The consultation is being guided by the current GLBTI Health and Wellbeing Ministerial Advisory Committee (MAC), formed in January 2013 by Health Minister David Davis and Mental Health Minister Mary Wooldridge, and made up of diverse LGBTI community leaders.
Community members can make written submissions to the consultation or participate in general community forums and specific sessions targeted at, for example, the intersex community, the bisexual community and the Indigenous health sector.
State health department spokesperson Bram Alexander told the Star Observer the first two targeted consultations with the trans* community and on parents and guardians of transgender and gender diverse children and youth were well attended.

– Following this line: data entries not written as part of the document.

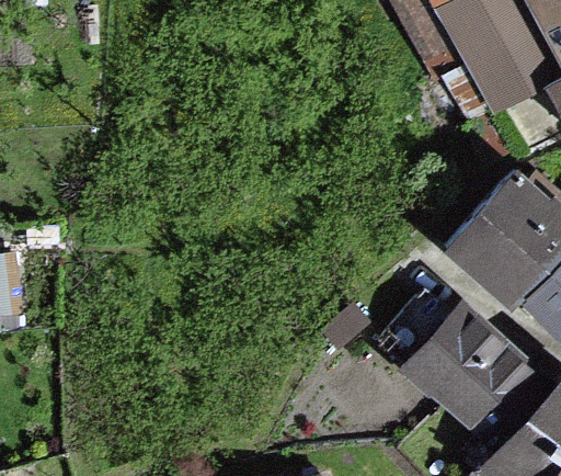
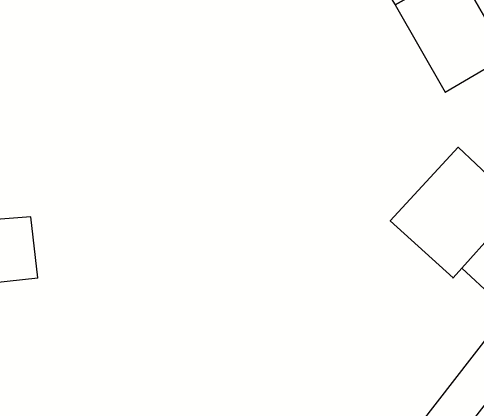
building: [400,310,530,439] -> none

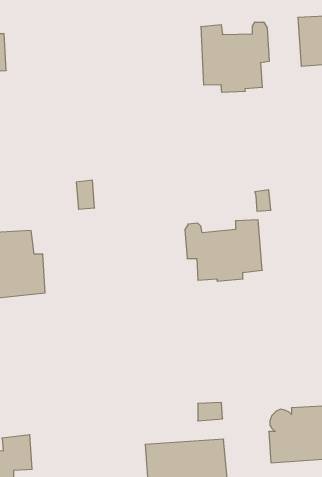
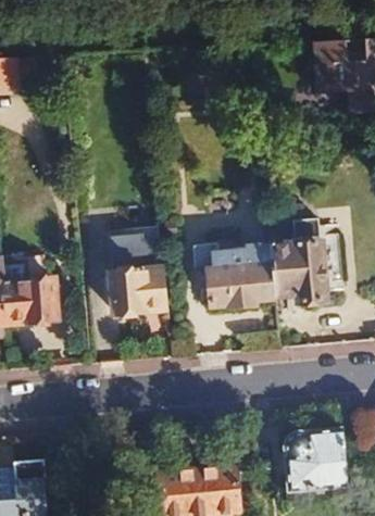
building: [201,22,269,92] -> none
building: none -> [273,218,330,302]
building: none -> [105,232,168,314]

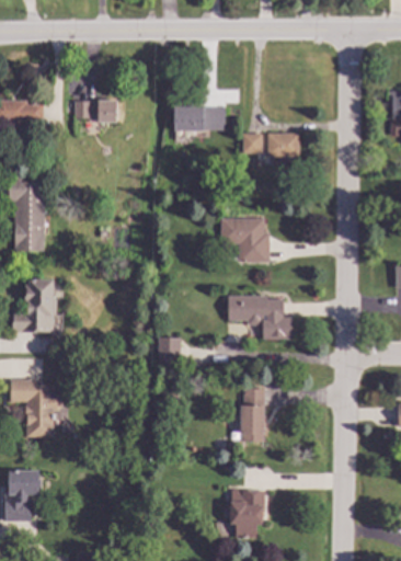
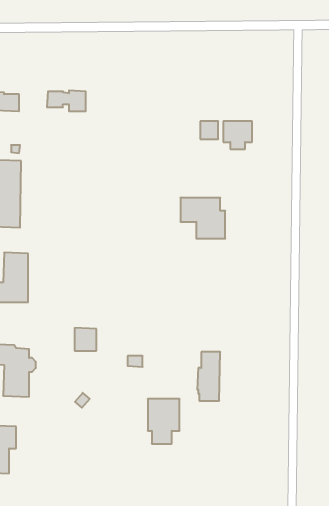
building: [174,107,225,138] -> none
building: [227,296,293,340] -> none
building: [157,336,181,362] -> [75,328,96,351]
building: [230,490,265,539] -> [148,399,180,444]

Alexander said the advice coming out of these sessions would inform policy across a number of Victorian Government portfolios.
“The health and wellbeing plan will identify priority health issues for the GLBTI community and provide a solid framework and strategic guidance for current and future policy development within the health, aged care, mental health and drug services portfolios of the Victorian Government,” he said.
MAC member and director of Gay and Lesbian Health Victoria Liam Leonard told the Star Observer the consultation was vital for connecting the broader LGBTI community to the often opaque process of policy development.
“It will have a sense of ownership for people in the community. If you just do these things in a vacuum and then just release reports, if you don’t actually consult with the community to see if it’s real, even if what you write up is good, people will nonetheless feel like they haven’t been part of the process,” he argued.
Leonard said he expected some of the issues that will come up in the rural forum and in the trans* and intersex forums are likely not to have been considered by the MAC.
He also identified a “sea change” in Victoria in recent years around bipartisan support for LGBTI health and wellbeing in the state government.
“What Victoria has had, unlike almost any other state, has meant that within government there’s been this group that’s been tagged ‘GLBTI’, and over time that’s been reflected in a number of policy positions being developed within government,” Leornard said.
“So I do think Victoria’s unusual in that the existence of a MAC over 14 years has meant that government has had this little GLBTI powerhouse in a way that other governments in other states and territories haven’t around GLBTI issues. Having said that, things are starting to change across the country.”